The National Association of Convenience Stores (NACS) estimates that these factors add an extra $0.15 per gallon in costs to producing the fuels during the March–April period.

“Since 2000, gasoline prices have increased about $0.50 from the seasonal low at the beginning of February to the seasonal high in mid-May,” NACS said in a Feb. 28 post.

In a March 4 post, Patrick De Haan, head of petroleum analysis at GasBuddy, said that the majority of America’s 50 states have seen gasoline prices rise, with the national average registering the second consecutive weekly gain.

This is “hardly surprising for this time of year, and will likely continue as the entire nation has now made the first step toward summer gasoline,” he said.

“The pinch at the pump has been manageable for now, with prices about $0.30 higher than mid-January, but that will likely change as we enter the madness we tend to see in March with refinery maintenance hitting its peak, impacting how much gasoline can be produced as we make the changeover to the summer blends. This always crimps supply, leading to further gas price increase.”

According to the latest data from the U.S. Energy Information Administration (EIA), total gasoline stocks fell to 244.2 million barrels for the week ending Feb. 23, down from 247 million barrels the previous week.
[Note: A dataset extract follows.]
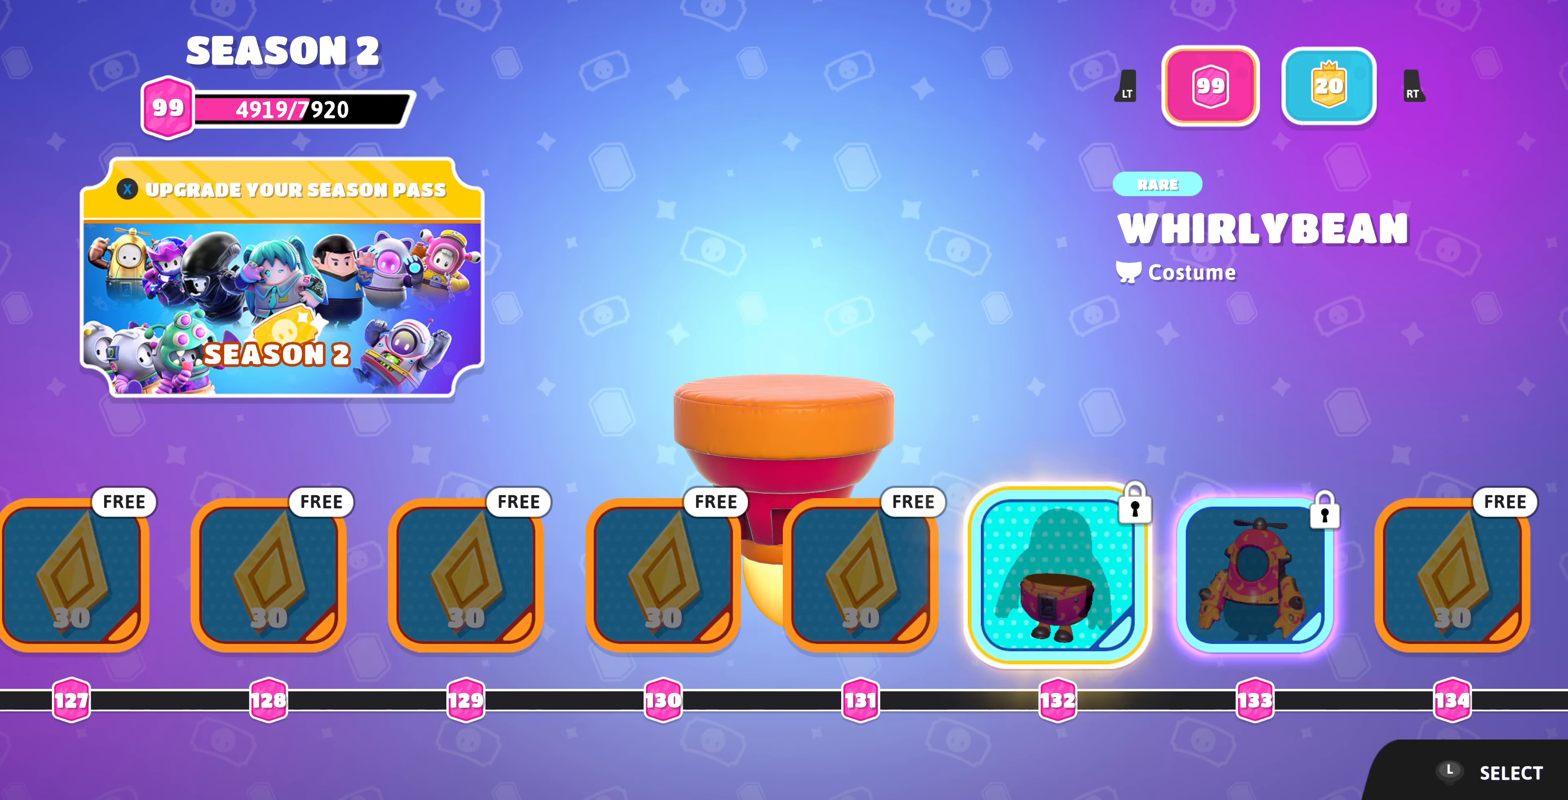
{"buttons": [], "left_stick": "center", "right_stick": "center", "events": [[167, "DPAD_RIGHT", "up"]]}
During this period, gasoline demand increased from 8.33 million barrels per day to 8.4 million barrels per day. “Growing demand amid tighter supply has contributed to the increase in pump prices,” AAA stated.

Oil Price Risks

Gasoline prices are also getting support from the turmoil in the Middle East. The Iran-backed Houthi militia in Yemen has been attacking vessels passing through the Red Sea region in response to Israel’s war in Gaza.

By late February, more than 45 attacks were carried out by the Houthi terror outfit against commercial and naval vessels. This forced many ships to travel around Africa, adding in anywhere from seven to 20 days of additional travel time. Such delays add to oil costs.

Meanwhile, OPEC+ members, including Saudi Arabia and Russia, agreed on Sunday to extend their ongoing voluntary production cuts into the second quarter in a bid to support oil prices.

Saudi Arabia will continue with an output reduction of one million barrels per day, with Russia reducing its output and exports by an extra 471,000 barrels per day for the second quarter.

“There was a surprise from Russia,” said UBS analyst Giovanni Staunovo, according to Reuters. “If the Russian cuts are fully implemented, additional barrels would be removed from the market. So that is a surprise move no one expected and could lift prices.”

An analyst from investment bank Jeffries said in a report that the decision “sends a message of cohesion and confirms that the group is not in a hurry to return supply volumes, supporting the view that when this finally happens, it will be gradual.”

In a recent blog post, investment management company PIMCO said that the uncertain trajectory of OPEC+ decisions and regional conflict “suggest a choppy road ahead” for the oil market. It pointed to Iran’s ability to disrupt the Strait of Hormuz as a risk.

“As seen in the Red Sea, land-based drones and missiles can wreak havoc and be difficult to stop. In the first half of 2023, the Strait of Hormuz was a conduit for about 20 percent of global oil and natural gas supplies, the U.S. Energy Information Administration estimated in December,” PIMCO stated.

“Beyond the east-west pipelines in Saudi Arabia, there is limited ability to reroute supplies should events get out of hand. The nature and duration of any supply disruption would impact the ultimate price rise, but oil traders would quickly react to any perceived risks and a spike of $20/bbl would not be unreasonable.”